Да и кухня преображалась после того, как пахучие кислые щи Люся сдабривала заранее припасенной, густой и жирной сметаной, к пельменям добавляла пикантную закуску, солила, перчила, купала в масле, и, насаженные на вилку, они казались пищей богов. Да, при всей своей ленце Люся умела создавать уют и удобство в любых условиях, и это вовсе не парадокс, поскольку удручающее отсутствие оных было единственным стимулом, способным пробудить в ней кипучую жажду деятельности.

Единственным, помимо искусства.

Если Вильямчик живописал, то Люся была, что называется, скромной прикладницей: ее приглашали для придания изыска внутреннему убранству заведений, которые на том же мифологическом языке именовались дворцами, клубами, ресторанами, хотя по сути своей оставались теми же забегаловками. Но чтобы скрыть суть, следовало придать некий изыск, и Люся добросовестно придавала. Ее стиль всегда легко угадывался. Большие архитектурные пространства она дробила на маленькие, альковные, интимно замкнутые уголки, испытывая неумеренное пристрастие к ширмам, перегородкам, декоративным нишам, ложным каминам, фонтанам и аквариумам с рыбками. При этом в своей мастерской она тоже напевала, примурлыкивала, сыпала прибаутками, то ли переняв эту привычку у мужа, то ли просто потому, что, когда целыми днями остаешься наедине с картоном и угольками, возникает потребность выговариваться, чтобы язык не онемел.

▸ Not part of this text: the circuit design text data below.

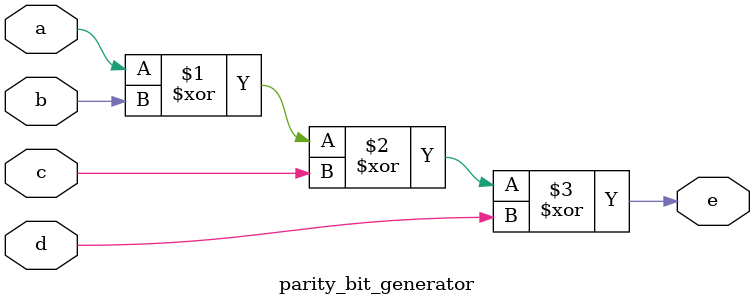
<source format=v>
`timescale 1ns / 1ps

module parity_bit_generator(
input a,b,c,d,
output e
    );
assign e=a^b^c^d;
endmodule
</source>
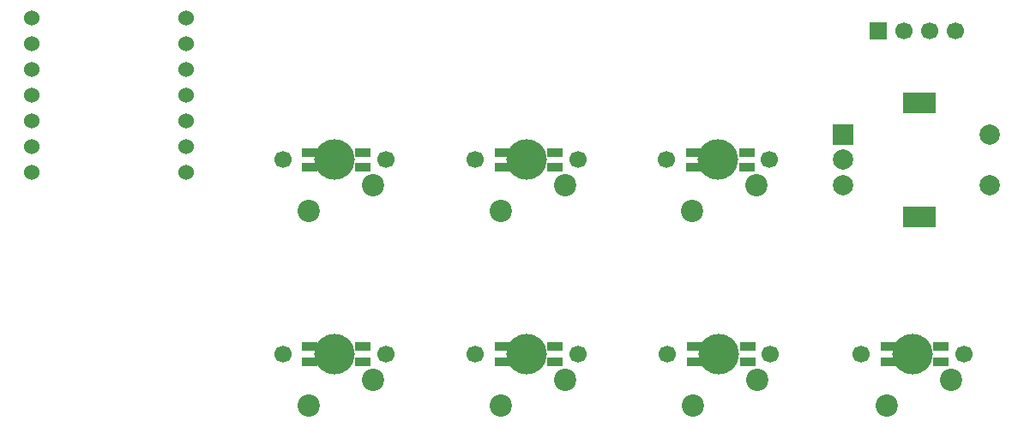
<source format=gbr>
%TF.GenerationSoftware,KiCad,Pcbnew,9.0.6*%
%TF.CreationDate,2025-11-29T18:30:53-05:00*%
%TF.ProjectId,Generalist_Macro,47656e65-7261-46c6-9973-745f4d616372,rev?*%
%TF.SameCoordinates,Original*%
%TF.FileFunction,Soldermask,Bot*%
%TF.FilePolarity,Negative*%
%FSLAX46Y46*%
G04 Gerber Fmt 4.6, Leading zero omitted, Abs format (unit mm)*
G04 Created by KiCad (PCBNEW 9.0.6) date 2025-11-29 18:30:53*
%MOMM*%
%LPD*%
G01*
G04 APERTURE LIST*
G04 Aperture macros list*
%AMRoundRect*
0 Rectangle with rounded corners*
0 $1 Rounding radius*
0 $2 $3 $4 $5 $6 $7 $8 $9 X,Y pos of 4 corners*
0 Add a 4 corners polygon primitive as box body*
4,1,4,$2,$3,$4,$5,$6,$7,$8,$9,$2,$3,0*
0 Add four circle primitives for the rounded corners*
1,1,$1+$1,$2,$3*
1,1,$1+$1,$4,$5*
1,1,$1+$1,$6,$7*
1,1,$1+$1,$8,$9*
0 Add four rect primitives between the rounded corners*
20,1,$1+$1,$2,$3,$4,$5,0*
20,1,$1+$1,$4,$5,$6,$7,0*
20,1,$1+$1,$6,$7,$8,$9,0*
20,1,$1+$1,$8,$9,$2,$3,0*%
G04 Aperture macros list end*
%ADD10C,1.700000*%
%ADD11C,4.000000*%
%ADD12C,2.200000*%
%ADD13RoundRect,0.082000X0.718000X-0.328000X0.718000X0.328000X-0.718000X0.328000X-0.718000X-0.328000X0*%
%ADD14R,1.700000X1.700000*%
%ADD15R,2.000000X2.000000*%
%ADD16C,2.000000*%
%ADD17R,3.200000X2.000000*%
%ADD18C,1.524000*%
G04 APERTURE END LIST*
D10*
%TO.C,SW5*%
X92580000Y-89900000D03*
D11*
X87500000Y-89900000D03*
D10*
X82420000Y-89900000D03*
D12*
X84960000Y-94980000D03*
X91310000Y-92440000D03*
%TD*%
D10*
%TO.C,SW1*%
X92570000Y-70700000D03*
D11*
X87490000Y-70700000D03*
D10*
X82410000Y-70700000D03*
D12*
X84950000Y-75780000D03*
X91300000Y-73240000D03*
%TD*%
D10*
%TO.C,SW8*%
X149670000Y-89900000D03*
D11*
X144590000Y-89900000D03*
D10*
X139510000Y-89900000D03*
D12*
X142050000Y-94980000D03*
X148400000Y-92440000D03*
%TD*%
D13*
%TO.C,D14*%
X128312500Y-90650000D03*
X128312500Y-89150000D03*
X123112500Y-89150000D03*
X123112500Y-90650000D03*
%TD*%
D10*
%TO.C,SW7*%
X130580000Y-89900000D03*
D11*
X125500000Y-89900000D03*
D10*
X120420000Y-89900000D03*
D12*
X122960000Y-94980000D03*
X129310000Y-92440000D03*
%TD*%
D14*
%TO.C,J1*%
X141190000Y-58000000D03*
D10*
X143730000Y-58000000D03*
X146270000Y-58000000D03*
X148810000Y-58000000D03*
%TD*%
%TO.C,SW2*%
X111580000Y-70700000D03*
D11*
X106500000Y-70700000D03*
D10*
X101420000Y-70700000D03*
D12*
X103960000Y-75780000D03*
X110310000Y-73240000D03*
%TD*%
D10*
%TO.C,SW3*%
X130480000Y-70700000D03*
D11*
X125400000Y-70700000D03*
D10*
X120320000Y-70700000D03*
D12*
X122860000Y-75780000D03*
X129210000Y-73240000D03*
%TD*%
D13*
%TO.C,D10*%
X90302500Y-71450000D03*
X90302500Y-69950000D03*
X85102500Y-69950000D03*
X85102500Y-71450000D03*
%TD*%
D10*
%TO.C,SW6*%
X111590000Y-89900000D03*
D11*
X106510000Y-89900000D03*
D10*
X101430000Y-89900000D03*
D12*
X103970000Y-94980000D03*
X110320000Y-92440000D03*
%TD*%
D15*
%TO.C,SW13*%
X137750000Y-68200000D03*
D16*
X137750000Y-73200000D03*
X137750000Y-70700000D03*
D17*
X145250000Y-65100000D03*
X145250000Y-76300000D03*
D16*
X152250000Y-73200000D03*
X152250000Y-68200000D03*
%TD*%
D13*
%TO.C,D11*%
X109312500Y-71450000D03*
X109312500Y-69950000D03*
X104112500Y-69950000D03*
X104112500Y-71450000D03*
%TD*%
D18*
%TO.C,U1*%
X57680000Y-56680000D03*
X57680000Y-59220000D03*
X57680000Y-61760000D03*
X57680000Y-64300000D03*
X57680000Y-66840000D03*
X57680000Y-69380000D03*
X57680000Y-71920000D03*
X72920000Y-71920000D03*
X72920000Y-69380000D03*
X72920000Y-66840000D03*
X72920000Y-64300000D03*
X72920000Y-61760000D03*
X72920000Y-59220000D03*
X72920000Y-56680000D03*
%TD*%
D13*
%TO.C,D12*%
X128212500Y-71450000D03*
X128212500Y-69950000D03*
X123012500Y-69950000D03*
X123012500Y-71450000D03*
%TD*%
%TO.C,D13*%
X147402500Y-90650000D03*
X147402500Y-89150000D03*
X142202500Y-89150000D03*
X142202500Y-90650000D03*
%TD*%
%TO.C,D15*%
X109322500Y-90650000D03*
X109322500Y-89150000D03*
X104122500Y-89150000D03*
X104122500Y-90650000D03*
%TD*%
%TO.C,D16*%
X90312500Y-90650000D03*
X90312500Y-89150000D03*
X85112500Y-89150000D03*
X85112500Y-90650000D03*
%TD*%
M02*

</source>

Вот тогда-то и спасают невинные шутки-прибаутки…

2

Познакомились мы случайно, продолжилось же наше знакомство благодаря тому, что мы стали соседями по даче, а дача по тем мифическим временам — и монастырь, и скит, и гнездо, и усадьба, и яма, и каторга. Поэтому и дачное соседство — особое, и случайное, и не случайное, словно избирательное сродство.

Той весной, в самом конце мая, — как раз зацветала сирень, в оврагах щелкали соловьи, гремели короткие и сильные грозы — я ездил по дачным пригородам, надеясь снять на лето домик с терраской, мезонин, флигелек. И вот на одной из станций мне встретилась маленькая рыжеволосая женщина в панаме, холщовом сарафане и пробковых шлепанцах на босу ногу. Женщина возвращалась из здешнего магазина с буханкой хлеба и бидоном молока, который она пыталась пристроить к багажнику велосипеда. Но ей это никак не удавалось, и, готовая заплакать от досады и стукнуть кулачком по седлу, она все больше убеждалась, что вместо того, чтобы ехать на велосипеде, ей придется везти его, держа в руках свою поклажу.